Albania’s most popular online celebrity, Kozak Braci, gained a huge following on social media while endorsing UK criminality and promoting ways to illegally travel to Britain, the Express can reveal.
Braci, who has over a million fans on TikTok and Instagram, regularly gave his online followers tours of cannabis farms in Britain as he grew his audience.
In these videos, obtained by the Express, Braci discusses at great length how drug workers for criminal gangs can supposedly make £5,000 to £6,000 per month. “It’s great to stay in the cannabis house. I can live there without a problem,” he tells viewers in one clip.
In another video Braci presses a people smuggling expert, who has just explained how Albanian migrants can use a Spanish airport to travel to Britain illegally, for details about hiding in a lorry.
“You know there are a lot of brothers and sisters in hardship. Can you show how to go there unnoticed, without being detected? How do they do it?” he asks the man.
We showed Braci’s videos to ex-Metropolitan Police officer turned consultant Graham Wettone who described them as “glorifying the production of drugs in the UK to people from outside [Britain], enticing people to come and make a lot of money”.
“From a policing or law enforcement perspective, it just shows you the type of problem that we have,” he added.
Multiple young Albanian people have told the Express that the impact Braci, who is known in Albania as the ‘King of Instagram’, has on teenagers is massive. Danila Buci, a 21-year-old student from Tirana, said she had seen young men copying his behaviour for years.
“My sister is just 16 years old and she is seeing people [like Braci] that are doing these ‘mafia things’, doing drugs or explaining how they’ve done it. This is their type of influence.”
We tracked down Braci to a Communist-era housing block in Tirana where he still lives to ask him why he’d made these videos promoting a criminal lifestyle in Britain.
He claimed the cannabis farm tours were unplanned and that he had stopped making these types of videos.
“In the very beginning I accepted lots of requests from people who wanted to join my live streams. How am I supposed to know?” he asked.
Kozak, who also claimed to be making £25,000-a-month from his social media celebrity status, insisted his videos on UK drug production were “not popular” and that he “didn’t like those livestreams”.
“You can’t be 100 percent sure that these persons were in England, maybe they were in the USA,” he added.
Braci claimed not to endorse a criminal lifestyle and suggested those who had gone to work in British drug farms did so “because of a life filled with hardships”.
“They go there from here with a background full of debt, problems, even lack of basic things like food. They go there in cannabis houses because that’s the only option for some,” he said.
Towards the end of the interview Kozak grew nervous and demanded we remove the discussions about cannabis farms.
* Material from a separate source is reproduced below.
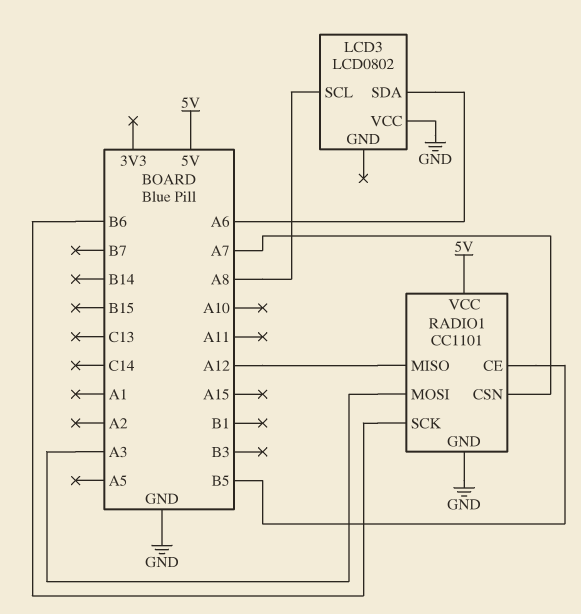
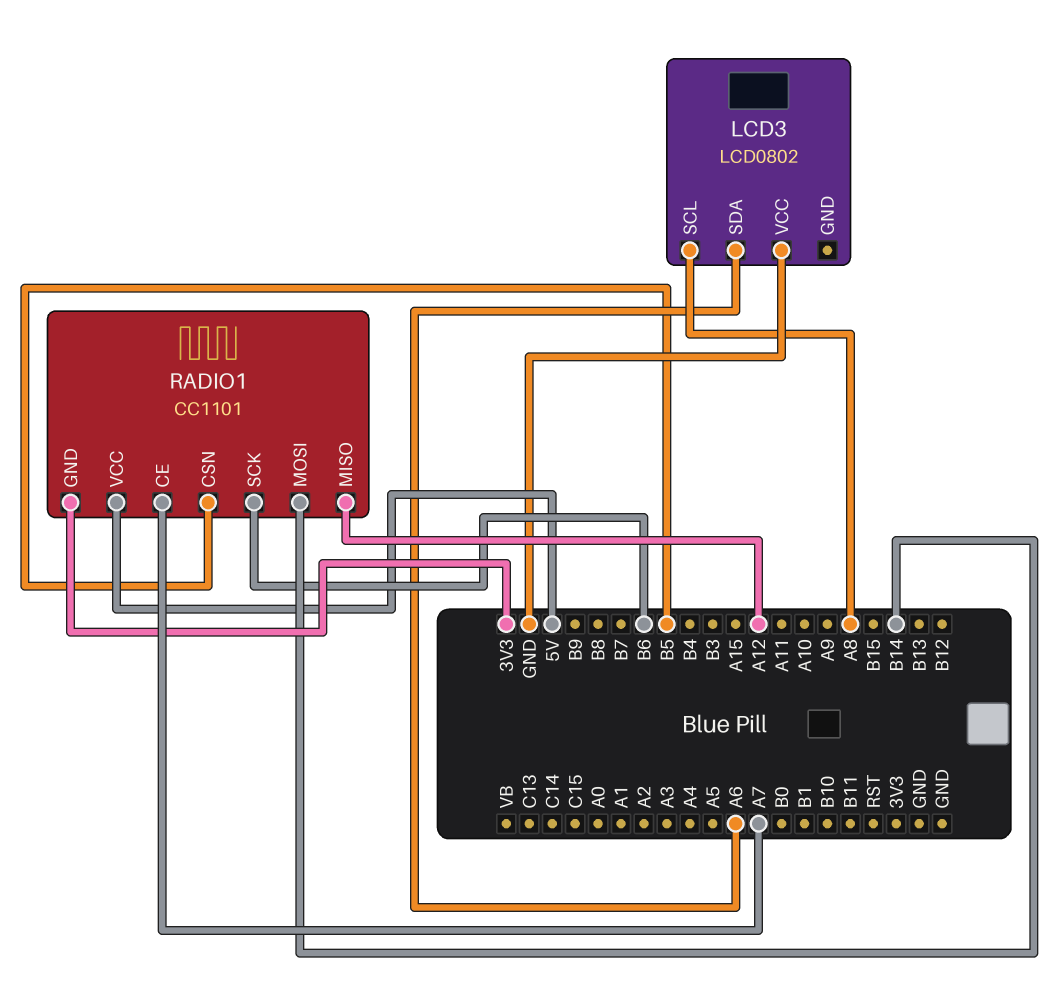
RADIO1 pin CE: B5 -> A7
RADIO1 pin CSN: A7 -> B5
RADIO1 pin GND: GND -> 3V3
RADIO1 pin MOSI: A3 -> B14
“People might say things like ‘why have you talked about my farm, why are you putting me in trouble’. Once they have kidnapped me. I’m worried, I don’t want trouble with the police. Back then I wasn’t famous. It was the very first days [of my Instagram account and] the audience number [watching] the live streams was about 100,” he said.
University of Essex senior lecturer Dr. Alexandros K. Antoniou, an expert in social media law, said it was “astonishing” that Instagram had not only let Braci share this type of content but enabled him to become the biggest star in Albania on its platform after doing so.
He added: “But at the same time we’ve known social media platforms so far have been a bit relaxed about what sort of content is being hosted.”
When the Express approached Instagram’s owners Meta the company did not offer any explanation for why it had enabled Braci to become so popular. It also took no visible action against his account.
In a general statement a Meta spokesperson said: “Buying, selling or soliciting drugs is not allowed on our platforms; our teams use a mix of technology and human review to remove this content as quickly as possible, and we work with the police and youth organisations to get better at detection.
“We’ve also worked with industry experts to tackle the issue of people smuggling for a number of years, and when we find content coordinating this illegal activity we remove it from our platforms.”
TikTok also did not penalise Kozak stating: “We continue to strictly maintain a zero tolerance approach to human exploitation and proactively find over 95% of content we remove for breaking these rules.”